First of all I need: - tools to construct 'bag of words' (http://en.wikipedia.org/wiki/Bag_of_words_model), which is a list of words in the article.
This is trivially implemented if you have a natural language tokenizer you're happy with. Toktok might be worth looking at: http://hackage.haskell.org/package/toktok but I *think* it takes a pretty simple view of tokens (assume it is the tokenizer I've been using within the GF).

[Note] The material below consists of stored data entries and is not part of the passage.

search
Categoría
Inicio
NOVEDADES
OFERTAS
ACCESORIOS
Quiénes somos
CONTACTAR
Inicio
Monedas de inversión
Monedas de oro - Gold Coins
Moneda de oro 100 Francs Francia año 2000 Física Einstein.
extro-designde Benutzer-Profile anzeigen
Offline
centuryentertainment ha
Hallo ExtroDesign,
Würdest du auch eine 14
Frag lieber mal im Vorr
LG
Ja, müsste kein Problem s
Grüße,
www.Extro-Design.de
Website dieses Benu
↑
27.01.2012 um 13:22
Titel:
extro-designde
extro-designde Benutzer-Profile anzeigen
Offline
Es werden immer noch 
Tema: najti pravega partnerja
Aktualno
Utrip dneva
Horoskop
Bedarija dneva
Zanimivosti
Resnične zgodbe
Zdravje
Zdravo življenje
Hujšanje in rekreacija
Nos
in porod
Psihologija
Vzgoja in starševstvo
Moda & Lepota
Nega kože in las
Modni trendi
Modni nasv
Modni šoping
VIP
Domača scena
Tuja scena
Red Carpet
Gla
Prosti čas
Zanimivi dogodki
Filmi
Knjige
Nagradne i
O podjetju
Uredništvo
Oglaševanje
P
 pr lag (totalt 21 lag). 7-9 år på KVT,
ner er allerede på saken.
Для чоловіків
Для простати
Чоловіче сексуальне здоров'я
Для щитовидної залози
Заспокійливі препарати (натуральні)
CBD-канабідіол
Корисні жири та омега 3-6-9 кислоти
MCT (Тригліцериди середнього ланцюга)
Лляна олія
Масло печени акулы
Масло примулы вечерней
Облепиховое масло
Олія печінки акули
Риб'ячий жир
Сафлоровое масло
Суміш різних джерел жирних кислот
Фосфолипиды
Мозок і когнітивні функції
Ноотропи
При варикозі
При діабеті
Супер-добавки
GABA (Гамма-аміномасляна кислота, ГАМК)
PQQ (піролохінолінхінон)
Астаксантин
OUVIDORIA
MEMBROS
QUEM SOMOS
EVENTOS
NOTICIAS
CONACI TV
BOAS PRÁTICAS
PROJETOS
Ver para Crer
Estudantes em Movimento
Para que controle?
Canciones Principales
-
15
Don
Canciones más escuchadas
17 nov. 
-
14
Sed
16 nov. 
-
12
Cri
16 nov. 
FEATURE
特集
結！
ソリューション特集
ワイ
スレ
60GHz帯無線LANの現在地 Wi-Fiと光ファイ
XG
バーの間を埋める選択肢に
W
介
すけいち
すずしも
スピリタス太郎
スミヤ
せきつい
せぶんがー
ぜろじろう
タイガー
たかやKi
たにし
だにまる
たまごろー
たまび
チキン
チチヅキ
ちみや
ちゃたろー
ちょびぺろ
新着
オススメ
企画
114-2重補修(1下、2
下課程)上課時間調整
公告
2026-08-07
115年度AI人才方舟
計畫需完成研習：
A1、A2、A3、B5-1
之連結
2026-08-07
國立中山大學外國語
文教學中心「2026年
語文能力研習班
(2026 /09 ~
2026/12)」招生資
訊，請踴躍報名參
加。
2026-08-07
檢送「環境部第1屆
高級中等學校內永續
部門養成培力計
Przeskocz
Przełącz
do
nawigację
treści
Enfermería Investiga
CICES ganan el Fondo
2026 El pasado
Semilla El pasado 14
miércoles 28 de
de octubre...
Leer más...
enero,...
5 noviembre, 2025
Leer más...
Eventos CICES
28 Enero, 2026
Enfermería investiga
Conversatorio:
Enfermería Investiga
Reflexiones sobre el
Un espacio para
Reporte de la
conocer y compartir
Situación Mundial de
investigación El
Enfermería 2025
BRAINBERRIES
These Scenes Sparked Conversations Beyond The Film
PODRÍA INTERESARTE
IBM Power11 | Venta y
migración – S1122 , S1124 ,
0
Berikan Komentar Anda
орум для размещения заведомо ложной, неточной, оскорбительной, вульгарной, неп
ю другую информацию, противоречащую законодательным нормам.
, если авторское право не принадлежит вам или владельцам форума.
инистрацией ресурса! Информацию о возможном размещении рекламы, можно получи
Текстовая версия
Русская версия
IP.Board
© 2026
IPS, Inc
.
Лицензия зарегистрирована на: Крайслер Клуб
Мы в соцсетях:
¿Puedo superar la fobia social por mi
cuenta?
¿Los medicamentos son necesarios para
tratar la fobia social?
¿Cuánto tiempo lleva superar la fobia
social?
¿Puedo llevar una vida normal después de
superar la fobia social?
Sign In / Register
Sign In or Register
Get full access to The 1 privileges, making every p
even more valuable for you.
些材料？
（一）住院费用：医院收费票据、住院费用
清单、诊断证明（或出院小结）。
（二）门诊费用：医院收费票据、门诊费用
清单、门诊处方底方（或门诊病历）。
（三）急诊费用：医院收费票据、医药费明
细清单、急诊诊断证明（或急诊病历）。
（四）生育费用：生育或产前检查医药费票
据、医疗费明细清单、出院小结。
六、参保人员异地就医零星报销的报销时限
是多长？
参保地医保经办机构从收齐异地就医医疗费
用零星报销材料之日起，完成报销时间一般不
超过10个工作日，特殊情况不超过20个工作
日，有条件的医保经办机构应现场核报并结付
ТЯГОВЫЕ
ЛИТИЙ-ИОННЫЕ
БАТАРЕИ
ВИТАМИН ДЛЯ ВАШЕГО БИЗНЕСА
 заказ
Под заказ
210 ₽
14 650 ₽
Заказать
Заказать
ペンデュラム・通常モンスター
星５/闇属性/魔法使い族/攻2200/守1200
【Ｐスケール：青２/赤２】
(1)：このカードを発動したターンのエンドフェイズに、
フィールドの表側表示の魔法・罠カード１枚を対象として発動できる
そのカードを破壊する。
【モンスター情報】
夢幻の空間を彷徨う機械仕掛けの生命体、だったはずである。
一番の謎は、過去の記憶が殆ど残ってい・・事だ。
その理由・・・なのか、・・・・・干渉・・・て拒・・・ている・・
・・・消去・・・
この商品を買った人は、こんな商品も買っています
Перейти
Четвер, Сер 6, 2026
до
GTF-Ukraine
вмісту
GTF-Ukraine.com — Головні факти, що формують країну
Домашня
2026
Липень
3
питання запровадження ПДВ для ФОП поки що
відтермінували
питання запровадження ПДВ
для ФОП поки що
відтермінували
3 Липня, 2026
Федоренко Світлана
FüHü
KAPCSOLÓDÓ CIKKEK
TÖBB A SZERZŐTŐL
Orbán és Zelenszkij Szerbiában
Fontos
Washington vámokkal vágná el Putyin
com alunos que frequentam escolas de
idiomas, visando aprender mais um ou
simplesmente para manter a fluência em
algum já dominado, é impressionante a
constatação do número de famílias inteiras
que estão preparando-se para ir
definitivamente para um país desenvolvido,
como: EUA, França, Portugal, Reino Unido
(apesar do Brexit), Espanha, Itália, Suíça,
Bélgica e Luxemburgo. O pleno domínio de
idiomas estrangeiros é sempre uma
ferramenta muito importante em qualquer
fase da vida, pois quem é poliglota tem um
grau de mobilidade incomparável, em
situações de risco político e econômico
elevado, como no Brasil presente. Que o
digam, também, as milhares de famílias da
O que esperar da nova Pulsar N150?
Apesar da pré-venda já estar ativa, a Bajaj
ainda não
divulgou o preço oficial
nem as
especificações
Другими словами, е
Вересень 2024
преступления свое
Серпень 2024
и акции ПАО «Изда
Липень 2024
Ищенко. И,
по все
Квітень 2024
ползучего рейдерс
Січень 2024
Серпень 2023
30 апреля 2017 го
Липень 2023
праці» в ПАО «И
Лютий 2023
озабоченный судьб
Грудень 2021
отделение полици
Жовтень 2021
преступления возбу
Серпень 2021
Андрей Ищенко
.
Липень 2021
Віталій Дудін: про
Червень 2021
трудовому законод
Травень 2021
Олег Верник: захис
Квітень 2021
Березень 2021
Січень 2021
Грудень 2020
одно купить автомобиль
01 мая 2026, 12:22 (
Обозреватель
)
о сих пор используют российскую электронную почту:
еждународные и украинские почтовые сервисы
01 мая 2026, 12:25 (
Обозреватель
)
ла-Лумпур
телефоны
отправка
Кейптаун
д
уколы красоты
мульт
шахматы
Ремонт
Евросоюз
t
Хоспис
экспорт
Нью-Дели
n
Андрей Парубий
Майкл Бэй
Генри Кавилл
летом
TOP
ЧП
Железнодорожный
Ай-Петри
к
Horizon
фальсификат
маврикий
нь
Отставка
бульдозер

Eric Kow (?) has a tokenizer implementation, which I can't seem to find at the moment - if I recall correctly, it is also very simple, but it would be a great place to implement a more complex tokenizer :)
- tools to prune common words, such as prepositions and conjunctions, as well as extremely rare words, such as the ones with typos.
I'm not sure what you mean by 'prune'. Are you looking for a stopword list to remove irrelevant / confusing words from something like a search query? (that's not hard to do with a stemmer and a set)
- stemming tools
There is an implementation of the porter stemmer on Hackage: - http://hackage.haskell.org/package/porter
- Naive Bayes classifier
I'm not aware of a general-purpose bayesian classifier lib. for haskell, but it *would* be great to have :) There are probably some general-purpose statistical packages that I'm unaware of that offer a larger set of capabilities...
- SVM classifier
There are a few of these. Take a look at the AI category on hackage: - http://hackage.haskell.org/packages/archive/pkg-list.html#cat:ai --Rogan
- k-means clustering